Random number generation
epydemic
provides a central reference point for the random number
generator (RNG) being used by the simulator, epydemic.rng
. This is
simply an instance of a numpy
random number generator, and by
default is simply the result of numpy.random.default_rng()
.
All the core classes in epydemic
use this object as their source
of random numbers, and it’s usually appropriate to use it in any
extensions. The reason for this is to allow the RNG to be changed
uniformly across a simulation.
Why might you want to do this? It might be that you want to use a
specific random number generator for some reason: perhaps you have
extreme requirements for your random numbers. In that case any random
bit generator can be encapsulated within an instance of
numpy.random.Generator
and used across epydemic
. Then assign
this new generator to epydemic.rng
to have it picked up by all the
objects.
Another reason that’s sometimes put forward is to reduce randomness, for example using a generator with a known seed that thereafter produces the same stream of “random” numbers. This is sometimes argued for as a way to replicate computational experiments, and it works … kind of. Tempting as it may sound, there are good reasons to avoid obsessing about the reproducibility of individual samples:
Reproducibility relies on the “random” number stream being consumed in exactly the same way.

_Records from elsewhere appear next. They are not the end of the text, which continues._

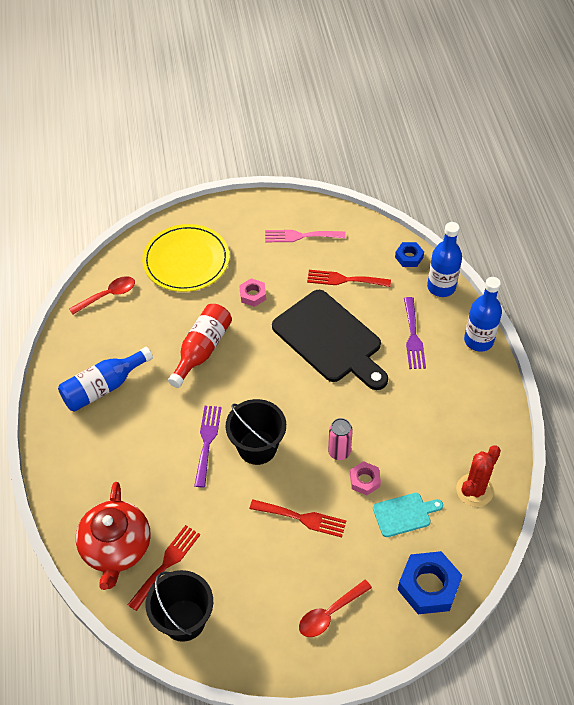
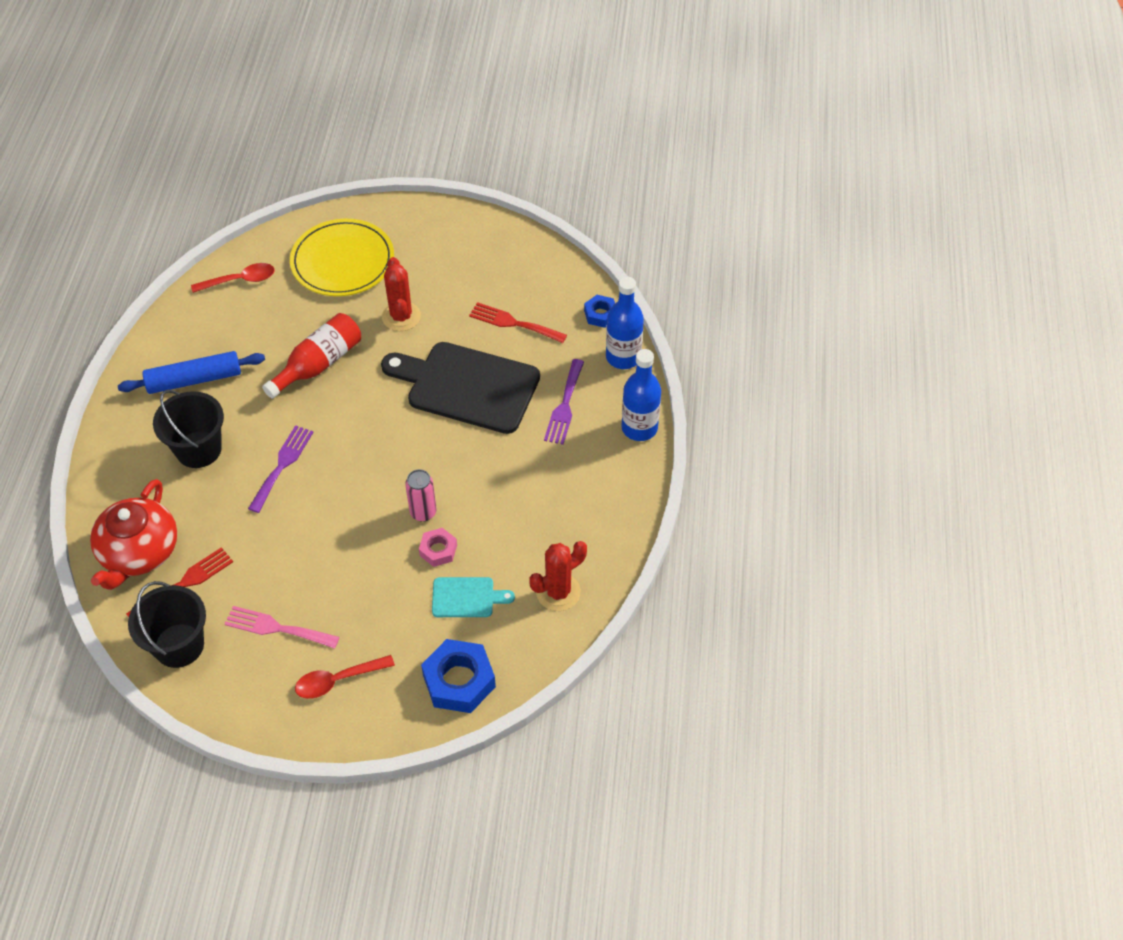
camera: 15 degrees right, 0 degrees up
blue bottle [58,347,153,412] -> blue rolling pin [118,351,265,394]
black bucket [226,399,286,465] -> black bucket moved to [153,390,224,468]
pink nut [239,278,266,307] -> red cactus [382,257,421,331]
red fork [250,500,346,537] -> none
pink fork [265,230,346,242] -> pink fork moved to [225,606,339,649]
black cutting board [272,290,388,390] -> black cutting board turned 135 degrees clockwise [381,342,540,434]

This isn’t guaranteed: for example
epydemic
might iterate across a set in each different run, and the iteration order of Python sets isn’t guaranteed.The idea that exact reproduction is necessary in these kinds of experiments is flawed. Because the processes are stochastic, we’re interested in ensuring that each sample run is drawn from the set of possible outcomes (which is an issue for unit testing, amongst other things). We’re also interested in ensuring that the variance in these samples is squeezed-out (which is an issue of averaging). Given these two properties, it should be the case that, while individual samples differ, the statistical properties of large sets of samples are the same. This is a lot more important and convincing than the reproducibility of individual samples.
We therefore think that the default global RNG will be sufficient in the vast majority of cases.